▶ What to do: Extract all lines in the data that contain the word "pixels".

▶ Material provided:
____________

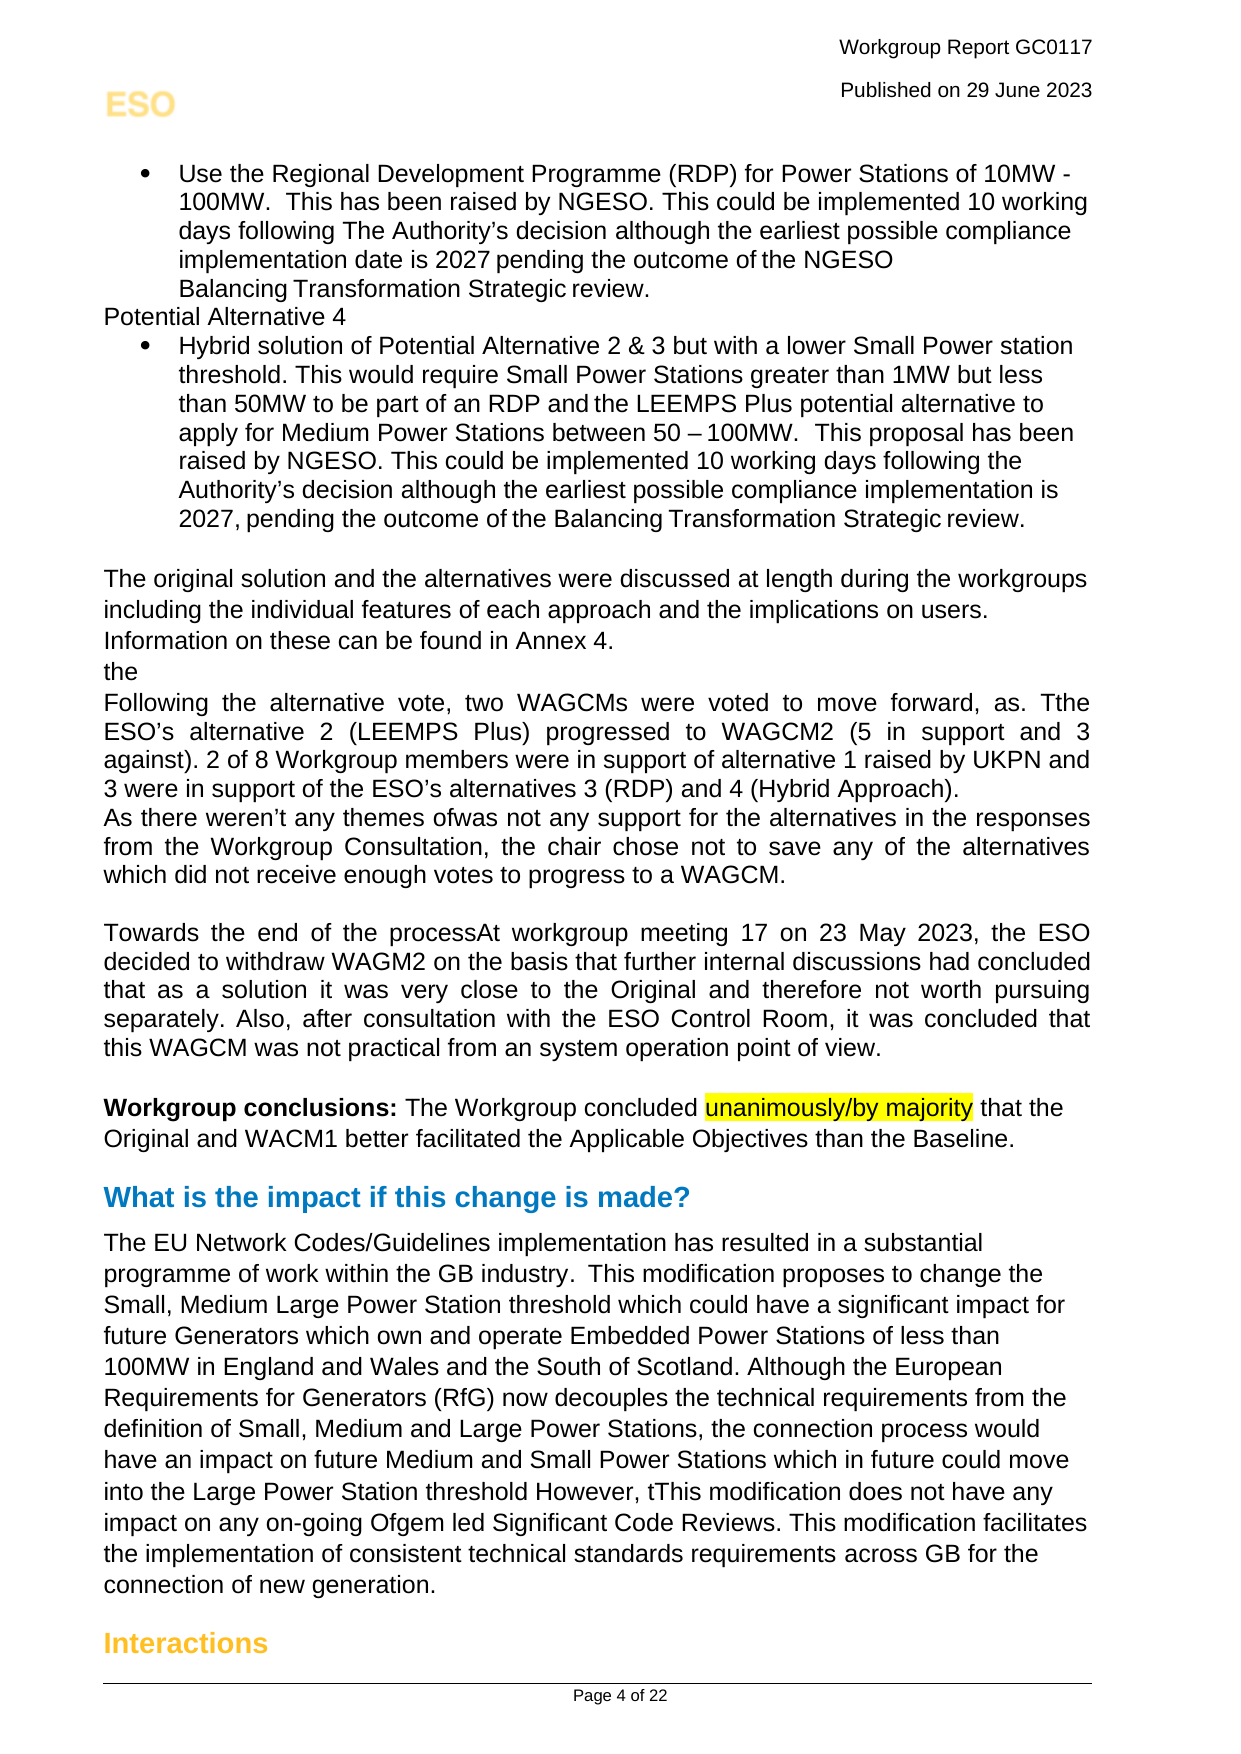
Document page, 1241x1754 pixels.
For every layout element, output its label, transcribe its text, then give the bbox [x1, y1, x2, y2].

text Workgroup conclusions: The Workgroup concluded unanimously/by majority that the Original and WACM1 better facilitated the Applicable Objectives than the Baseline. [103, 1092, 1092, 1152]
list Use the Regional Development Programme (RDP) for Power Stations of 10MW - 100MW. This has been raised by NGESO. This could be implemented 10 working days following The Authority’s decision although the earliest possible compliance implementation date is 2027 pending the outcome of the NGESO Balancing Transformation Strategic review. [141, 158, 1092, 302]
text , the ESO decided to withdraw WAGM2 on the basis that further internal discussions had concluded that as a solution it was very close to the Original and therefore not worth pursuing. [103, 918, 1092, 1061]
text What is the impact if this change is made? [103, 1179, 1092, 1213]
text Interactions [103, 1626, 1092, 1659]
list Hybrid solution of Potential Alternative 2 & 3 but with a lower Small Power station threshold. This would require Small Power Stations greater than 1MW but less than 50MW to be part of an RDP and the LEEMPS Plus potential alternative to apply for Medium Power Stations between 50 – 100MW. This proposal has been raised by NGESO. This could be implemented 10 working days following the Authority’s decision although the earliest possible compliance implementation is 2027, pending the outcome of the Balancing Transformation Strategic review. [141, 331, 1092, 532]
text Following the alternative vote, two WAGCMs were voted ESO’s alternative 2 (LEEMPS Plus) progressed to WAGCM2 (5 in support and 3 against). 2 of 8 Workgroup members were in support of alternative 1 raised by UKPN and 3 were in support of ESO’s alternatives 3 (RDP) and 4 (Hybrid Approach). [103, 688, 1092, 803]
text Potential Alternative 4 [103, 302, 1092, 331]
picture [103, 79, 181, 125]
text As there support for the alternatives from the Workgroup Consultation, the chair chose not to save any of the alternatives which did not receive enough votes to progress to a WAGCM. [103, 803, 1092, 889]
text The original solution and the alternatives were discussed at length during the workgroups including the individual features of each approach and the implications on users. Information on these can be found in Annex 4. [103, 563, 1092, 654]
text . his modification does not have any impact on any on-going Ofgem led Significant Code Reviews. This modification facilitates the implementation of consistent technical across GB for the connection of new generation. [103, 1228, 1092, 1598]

____________

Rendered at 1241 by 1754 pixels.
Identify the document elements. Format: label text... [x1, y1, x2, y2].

____________

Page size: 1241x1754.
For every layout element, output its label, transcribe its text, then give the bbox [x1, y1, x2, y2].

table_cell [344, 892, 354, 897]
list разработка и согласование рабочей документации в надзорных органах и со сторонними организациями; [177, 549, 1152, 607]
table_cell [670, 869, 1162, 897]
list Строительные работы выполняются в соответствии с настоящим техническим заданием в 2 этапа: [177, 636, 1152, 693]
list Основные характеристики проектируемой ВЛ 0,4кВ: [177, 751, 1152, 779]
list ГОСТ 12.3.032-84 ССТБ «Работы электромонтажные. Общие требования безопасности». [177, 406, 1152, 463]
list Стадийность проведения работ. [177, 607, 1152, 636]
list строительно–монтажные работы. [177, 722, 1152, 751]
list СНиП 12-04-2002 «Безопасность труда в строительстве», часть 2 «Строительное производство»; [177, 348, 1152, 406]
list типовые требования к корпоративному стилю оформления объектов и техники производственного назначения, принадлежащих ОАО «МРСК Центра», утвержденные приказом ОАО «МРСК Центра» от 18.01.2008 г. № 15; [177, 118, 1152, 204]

____________

▶ Problem solution:
Document page, 1241x1754 pixels.
Rendered at 1241 by 1754 pixels.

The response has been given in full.